Microchipping your pet gives them the best chance of being identified and returned to you if they become lost or stolen.

Many pets can be microchipped including cats, dogs, rabbits and horses. Check with your vet for advice, as it will depend on the species, size and condition of your animal. It's a legal requirement to have your dog chipped and to keep your details up-to-date, compulsory dog microchipping factsheet (PDF 124KB).

How it works

A tiny microchip is quickly and simply inserted under the animal’s skin, or in the neck for horses. This gives the pet their own unique code.

The microchip can be scanned and matched to the owner’s contact details, which are kept on a database, such as the national PetLog database.

Pets are lost without it

Thousands of pets are lost every year and many are never reunited with their owners – microchipping can help to change that.

While collars and tags can get caught or removed – microchipping identifies your pet permanently and effectively.

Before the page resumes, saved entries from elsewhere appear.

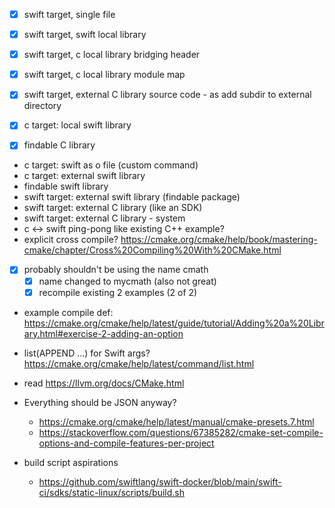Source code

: - [x] swift target, single file
- [x] swift target, swift local library
- [x] swift target, c local library bridging header
- [x] swift target, c local library module map
- [x] swift target, external C library source code
        - as add subdir to external directory
- [x] c target: local swift library
- [x] findable C library


- c target: swift as o file (custom command)
- c target: external swift library
- findable swift library 
- swift target: external swift library (findable package)
- swift target: external C library (like an SDK)
- swift target: external C library - system
- c <-> swift ping-pong like existing C++ example?
- explicit cross compile? https://cmake.org/cmake/help/book/mastering-cmake/chapter/Cross%20Compiling%20With%20CMake.html

- [x] probably shouldn't be using the name cmath
    - [x] name changed to mycmath (also not great)
    - [x] recompile existing 2 examples (2 of 2)
- example compile def: https://cmake.org/cmake/help/latest/guide/tutorial/Adding%20a%20Library.html#exercise-2-adding-an-option

- list(APPEND ...) for Swift args? https://cmake.org/cmake/help/latest/command/list.html
- read https://llvm.org/docs/CMake.html
- Everything should be JSON anyway?
    - https://cmake.org/cmake/help/latest/manual/cmake-presets.7.html
    - https://stackoverflow.com/questions/67385282/cmake-set-compile-options-and-compile-features-per-project
- build script aspirations
    - https://github.com/swiftlang/swift-docker/blob/main/swift-ci/sdks/static-linux/scripts/build.sh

Microchipping is only effective if you keep your details up to date.
If you move house or change your telephone number you must make sure that you tell the database you are registered with so that they have your up-to-date contact details.

Microchipping dogs

It's now a legal requirement to have any dog over the age of eight weeks microchipped in England and Wales.

Please make sure that you have your dog microchipped. For more information about microchipping your dog, read our compulsory dog microchipping factsheet (PDF 124KB).

Where to go and how much does it cost?

You can arrange for your local vet to microchip your dog, prices will vary however they’ll usually charge around £15. Some local animal charities and organisations, as well as some local authorities also offer microchipping. Some will offer it for free, however prices will again vary.

How can I find out if my dog is microchipped or the details are up to date?

To find out if your dog is microchipped, or to find out the microchip number, simply take them along to your local vet and have then scanned.

If your dog does have a chip you can search the number online to make sure all the information is up to date.